The Raspberry Pi’s firmware knows how to make a DHCP request, extract a next-server and boot-file from the DHCP response, will fetch that file and boot it. Typically, this will be a bootloader, which separately identifies itself and requests more files, eventually loading a .txt file specifying a kernel initrd and command line to boot. This works great, and totally works for implementing locally stateless boot of Raspberry Pis.

The really bit caveat is that netbooting is (unless you have a Pi 4 whose boot order can easily be changed) the dead last thing a Pi will try when it turns on. This means that if you write a (seemingly) viable image to a local SD card, that bootable SD card will always win out in the future over a bootable network. This can present a remote management challenge if you want to be able to recover wedged or corrupted hosts without manually re-imaging SD cards, as in a classical production PXE environment you’d PXE boot every time so remote management would be able to recover a “wedged” host.

iPXE

PiPXE is a build of the iPXE PXE implementation for the Rapsberry Pi platform. Leveraging the (shiny new!) EFI support backported to the Pi 3 series and present in the 4s, it’s possible to use iPXE as a chainloader in a much more conventional PXE menu based boot process than the TFTP based process which the Pi firmware provides.

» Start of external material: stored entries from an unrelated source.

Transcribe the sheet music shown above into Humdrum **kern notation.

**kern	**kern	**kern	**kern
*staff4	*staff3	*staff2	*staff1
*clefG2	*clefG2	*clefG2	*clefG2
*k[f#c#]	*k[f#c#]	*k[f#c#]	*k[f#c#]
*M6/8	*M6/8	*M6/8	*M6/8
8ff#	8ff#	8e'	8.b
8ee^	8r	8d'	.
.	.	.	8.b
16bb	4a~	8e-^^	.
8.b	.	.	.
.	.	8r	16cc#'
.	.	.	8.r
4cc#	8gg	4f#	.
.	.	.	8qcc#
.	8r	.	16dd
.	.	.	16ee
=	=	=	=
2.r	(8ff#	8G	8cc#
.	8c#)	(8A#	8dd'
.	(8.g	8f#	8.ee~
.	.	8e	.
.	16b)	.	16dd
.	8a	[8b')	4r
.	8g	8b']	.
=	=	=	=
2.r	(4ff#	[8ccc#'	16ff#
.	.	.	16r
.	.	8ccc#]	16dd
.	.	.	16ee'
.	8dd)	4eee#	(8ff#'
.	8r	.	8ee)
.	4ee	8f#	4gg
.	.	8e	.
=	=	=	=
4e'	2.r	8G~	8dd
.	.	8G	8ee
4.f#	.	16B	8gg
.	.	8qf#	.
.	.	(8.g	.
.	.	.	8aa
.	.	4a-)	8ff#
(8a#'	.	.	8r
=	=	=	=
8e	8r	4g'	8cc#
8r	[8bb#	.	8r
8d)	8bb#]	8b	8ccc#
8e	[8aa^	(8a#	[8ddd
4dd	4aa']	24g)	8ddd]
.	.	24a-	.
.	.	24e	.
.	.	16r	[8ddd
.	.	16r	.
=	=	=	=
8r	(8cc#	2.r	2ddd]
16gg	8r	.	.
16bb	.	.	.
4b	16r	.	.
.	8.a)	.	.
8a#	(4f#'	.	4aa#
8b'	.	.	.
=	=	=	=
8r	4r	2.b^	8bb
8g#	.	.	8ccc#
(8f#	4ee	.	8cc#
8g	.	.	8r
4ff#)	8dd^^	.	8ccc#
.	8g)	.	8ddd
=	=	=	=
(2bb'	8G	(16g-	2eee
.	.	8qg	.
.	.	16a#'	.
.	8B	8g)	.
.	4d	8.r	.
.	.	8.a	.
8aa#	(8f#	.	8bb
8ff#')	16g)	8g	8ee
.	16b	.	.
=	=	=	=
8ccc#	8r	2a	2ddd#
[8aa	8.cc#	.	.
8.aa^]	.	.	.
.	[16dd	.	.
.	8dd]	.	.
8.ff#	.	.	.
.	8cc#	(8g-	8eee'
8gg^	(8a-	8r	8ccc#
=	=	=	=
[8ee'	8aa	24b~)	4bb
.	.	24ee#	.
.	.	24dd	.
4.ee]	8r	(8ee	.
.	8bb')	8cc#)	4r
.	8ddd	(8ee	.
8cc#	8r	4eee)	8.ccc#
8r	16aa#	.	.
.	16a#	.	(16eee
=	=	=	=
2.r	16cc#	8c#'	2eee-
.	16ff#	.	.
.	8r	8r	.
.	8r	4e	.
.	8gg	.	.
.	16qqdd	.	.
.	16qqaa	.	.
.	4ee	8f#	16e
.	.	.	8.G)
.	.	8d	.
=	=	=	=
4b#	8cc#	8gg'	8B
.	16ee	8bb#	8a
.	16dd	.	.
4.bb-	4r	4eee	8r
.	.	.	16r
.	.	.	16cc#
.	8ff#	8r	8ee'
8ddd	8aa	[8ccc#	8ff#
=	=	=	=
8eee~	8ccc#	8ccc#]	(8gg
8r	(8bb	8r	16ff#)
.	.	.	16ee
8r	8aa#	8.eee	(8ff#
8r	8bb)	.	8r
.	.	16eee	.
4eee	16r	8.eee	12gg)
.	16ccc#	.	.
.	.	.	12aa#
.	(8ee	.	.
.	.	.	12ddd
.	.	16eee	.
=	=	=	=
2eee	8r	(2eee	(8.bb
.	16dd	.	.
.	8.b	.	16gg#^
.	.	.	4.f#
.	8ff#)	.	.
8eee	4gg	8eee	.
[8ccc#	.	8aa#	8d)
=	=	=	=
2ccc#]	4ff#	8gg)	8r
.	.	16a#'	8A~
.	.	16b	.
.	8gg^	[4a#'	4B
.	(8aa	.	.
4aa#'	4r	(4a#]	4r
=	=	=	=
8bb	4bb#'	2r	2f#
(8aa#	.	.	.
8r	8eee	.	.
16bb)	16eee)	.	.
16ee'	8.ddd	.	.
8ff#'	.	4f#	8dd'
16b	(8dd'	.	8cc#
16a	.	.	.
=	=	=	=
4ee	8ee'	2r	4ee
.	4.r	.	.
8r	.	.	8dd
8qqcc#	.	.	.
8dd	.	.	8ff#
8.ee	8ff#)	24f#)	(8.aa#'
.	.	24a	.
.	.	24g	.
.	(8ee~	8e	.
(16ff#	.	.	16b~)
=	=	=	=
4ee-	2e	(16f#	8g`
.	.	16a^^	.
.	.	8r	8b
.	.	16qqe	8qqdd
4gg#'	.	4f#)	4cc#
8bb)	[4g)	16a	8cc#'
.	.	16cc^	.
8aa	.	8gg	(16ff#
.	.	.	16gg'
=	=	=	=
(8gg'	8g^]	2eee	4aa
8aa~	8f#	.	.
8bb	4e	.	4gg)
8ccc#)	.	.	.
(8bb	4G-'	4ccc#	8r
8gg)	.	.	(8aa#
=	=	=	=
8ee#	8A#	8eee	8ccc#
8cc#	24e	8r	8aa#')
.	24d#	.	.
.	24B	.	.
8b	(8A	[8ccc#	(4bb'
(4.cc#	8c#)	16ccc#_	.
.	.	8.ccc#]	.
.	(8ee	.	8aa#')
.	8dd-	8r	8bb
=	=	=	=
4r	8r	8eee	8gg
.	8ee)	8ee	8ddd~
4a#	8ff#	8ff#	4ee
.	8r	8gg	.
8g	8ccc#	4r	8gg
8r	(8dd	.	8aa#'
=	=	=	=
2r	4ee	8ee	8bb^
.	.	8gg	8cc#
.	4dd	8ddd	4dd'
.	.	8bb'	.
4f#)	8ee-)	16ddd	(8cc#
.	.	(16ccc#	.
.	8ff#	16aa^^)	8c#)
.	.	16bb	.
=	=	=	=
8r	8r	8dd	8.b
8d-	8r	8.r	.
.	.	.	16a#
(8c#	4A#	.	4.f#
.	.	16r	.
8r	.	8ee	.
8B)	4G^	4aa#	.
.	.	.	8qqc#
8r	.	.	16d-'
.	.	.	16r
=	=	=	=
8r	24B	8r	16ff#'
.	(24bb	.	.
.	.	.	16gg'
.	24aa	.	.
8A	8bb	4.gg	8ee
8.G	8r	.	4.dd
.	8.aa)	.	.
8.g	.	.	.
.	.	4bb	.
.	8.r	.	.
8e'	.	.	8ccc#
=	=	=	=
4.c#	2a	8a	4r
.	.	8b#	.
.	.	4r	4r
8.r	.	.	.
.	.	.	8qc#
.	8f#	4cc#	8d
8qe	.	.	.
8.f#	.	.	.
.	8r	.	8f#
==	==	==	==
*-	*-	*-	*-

The ENORMOUS CAVIAT with this is that it isn’t possible (As of this writing, November ‘20) to TFTP boot a Pi to the iPXE chainloader. The short version is that the Pi’s firmware has a “filesystem” abstraction layer which treats TFTP roots and SD cards the same. The EFI implementation has no comparable support for the Pi’s network card. This means in order to do PiPXE booting, the PiPXE boot configuration must be present on a local SD card although I believe it works fine beyond that.

In review

If you want to build a 5-node (or smaller) cluster with which to demonstrate some piece of software, the Pis are a pretty reasonable platform for that. You’ll buy some SD cards, flash each one by hand, give each node a name, maybe use some Puppet or Ansible to configure them after you’ve done some hand setup and it’ll work great. Throw docker-swarm or k3s or something on it and treat it like a cloud, at least until something goes wrong.

For myself, having built a Pi cluster with the intent of using it to demonstrate more traditional large-scale remote management tools which depend on PXE, the Pi has proven to be a limiting substrate due to its lack of proper PXE support. Were one willing to implement a custom TFTP server with support for variable content or do some serious firmware development it would be possible to implement something resembling a traditional PXE provisioning flow but that’s a pretty heavy lift for a hobby project.

Thanks to @krainboltgreene for reminding me that while bits and pieces of this have been tweeted, I’ve never codified it.